A recent United Nations report claims that Australia is one developed country that can afford to make massive cuts to its greenhouse gas footprint. However, the country "down under" has - if anything - lessened its control of greenhouse gas emissions this year.
At the start of July 2014, Australia abolished its Carbon Pricing - a tax on carbon emissions that affected industries and home owners alike. Along with this abolishment, plans to dissolve the Climate Change Authority of Australia, whose primary purpose was to enforce emissions taxing, also went into effect.
According to the Australian Department of the Environment, the tax was abolished to "lower costs for Australian businesses and ease cost of living pressures for households."
However, this decision came with a massive flood of backlash from political and scientific communities alike, who claim that Australia's Prime Minister, Tony Abbott, is dooming the country and the world with his refusal to acknowledge the dangers of greenhouse gasses.
Chairman of the UK's Committee on Climate Change, John Selwyn Gummer (Lord Deben), is at the forefront of this attack against Abbott, saying that he is ashamed that the government he once served is undermining the global effort of countries to fight climate change.
"I think future generations will ask 'what did you do to stop the world being overwhelmed by climate change?' Abbott will have to answer that and I don't know how he can look at children in the eye," Debon told The Guardian Australia earlier this week. "His attitude, if everyone else did the same, would condemn the poorest people in the world to an impossible life."
According to the latest emissions report entitled "Deep Decarbonization Pathways" - from the UN's Sustainable Development Solutions Network (SDSN) - Australia is one of several key developed countries that can help prevent global temperatures from rising past a cap set in 2010 during global climate change talks.
"The world has committed to limit warming to below two degrees Celsius, but it has not committed to the practical ways to achieve that goal," Jeffrey Sachs, director of the SDSN, said in a recent statement.
According to the report, with Australia and several other major countries cutting their emissions by 60 percent by 2050, they can even compensate for the emissions of developing countries who cannot afford to entirely overhaul their developing industries.
And Australia is reportedly in one of the best positions to do this.
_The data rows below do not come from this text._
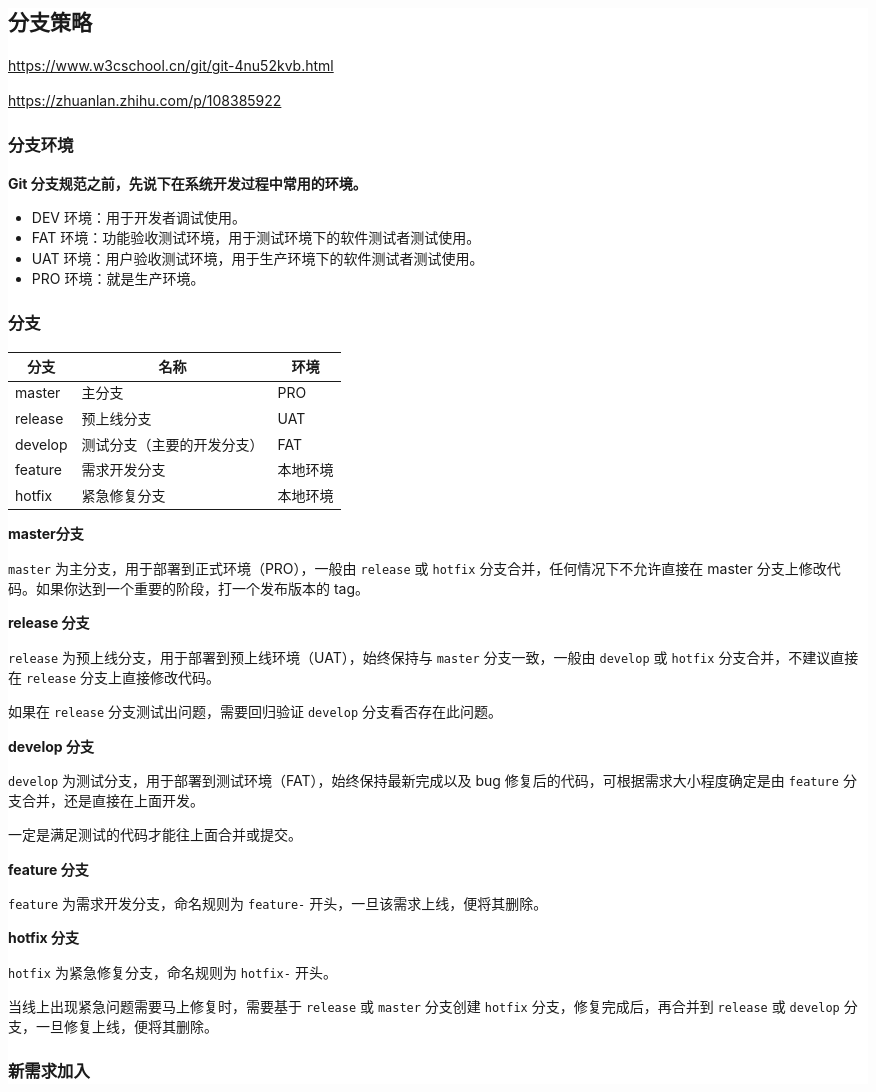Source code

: ## 分支策略

https://www.w3cschool.cn/git/git-4nu52kvb.html

https://zhuanlan.zhihu.com/p/108385922

### 分支环境

**Git 分支规范之前，先说下在系统开发过程中常用的环境。**

- DEV 环境：用于开发者调试使用。
- FAT 环境：功能验收测试环境，用于测试环境下的软件测试者测试使用。
- UAT 环境：用户验收测试环境，用于生产环境下的软件测试者测试使用。
- PRO 环境：就是生产环境。

### 分支

| 分支    | 名称                       | 环境     |
| ------- | -------------------------- | -------- |
| master  | 主分支                     | PRO      |
| release | 预上线分支                 | UAT      |
| develop | 测试分支（主要的开发分支） | FAT      |
| feature | 需求开发分支               | 本地环境 |
| hotfix  | 紧急修复分支               | 本地环境 |

**master分支**

`master` 为主分支，用于部署到正式环境（PRO），一般由 `release` 或 `hotfix` 分支合并，任何情况下不允许直接在 master 分支上修改代码。如果你达到一个重要的阶段，打一个发布版本的 tag。

**release 分支**

`release` 为预上线分支，用于部署到预上线环境（UAT），始终保持与 `master` 分支一致，一般由 `develop` 或 `hotfix` 分支合并，不建议直接在 `release` 分支上直接修改代码。

如果在 `release` 分支测试出问题，需要回归验证 `develop` 分支看否存在此问题。

**develop 分支**

`develop` 为测试分支，用于部署到测试环境（FAT），始终保持最新完成以及 bug 修复后的代码，可根据需求大小程度确定是由 `feature` 分支合并，还是直接在上面开发。

一定是满足测试的代码才能往上面合并或提交。

**feature 分支**

`feature` 为需求开发分支，命名规则为 `feature-` 开头，一旦该需求上线，便将其删除。

**hotfix 分支**

`hotfix` 为紧急修复分支，命名规则为 `hotfix-` 开头。

当线上出现紧急问题需要马上修复时，需要基于 `release` 或 `master` 分支创建 `hotfix` 分支，修复完成后，再合并到 `release` 或 `develop` 分支，一旦修复上线，便将其删除。

### 新需求加入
Modeling for Australia found it was technically possible for the country to cut its emissions to nearly zero by 2050. Amazingly, the report found gross domestic product could still grow by a projected 2.4 percent a year over the same period.
"A really low emissions future is not a pipe dream," report co-author Frank Jotzo told the Sydney Morning Herald. "It is possible in Australia and it is also possible in fast growing developing countries including China and India."
The preliminary SDSN report was released on July 8.